# What is expected
Would you write out the entries that follow word for word, omitting any images?

Saved entries
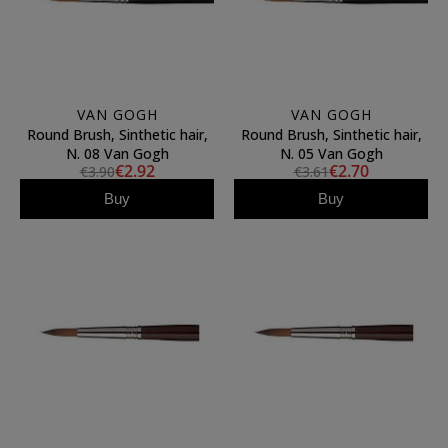
VAN GOGH
VAN GOGH
Round Brush, Sinthetic hair,
Round Brush, Sinthetic hair,
N. 08 Van Gogh
N. 05 Van Gogh
€2.92
€2.70
€3.90
€3.61
Buy
Buy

# Solution to the exercise
VAN GOGH
VAN GOGH
Round Brush, Sinthetic hair,
Round Brush, Sinthetic hair,
N. 08 Van Gogh
N. 05 Van Gogh
€2.92
€2.70
€3.90
€3.61
Buy
Buy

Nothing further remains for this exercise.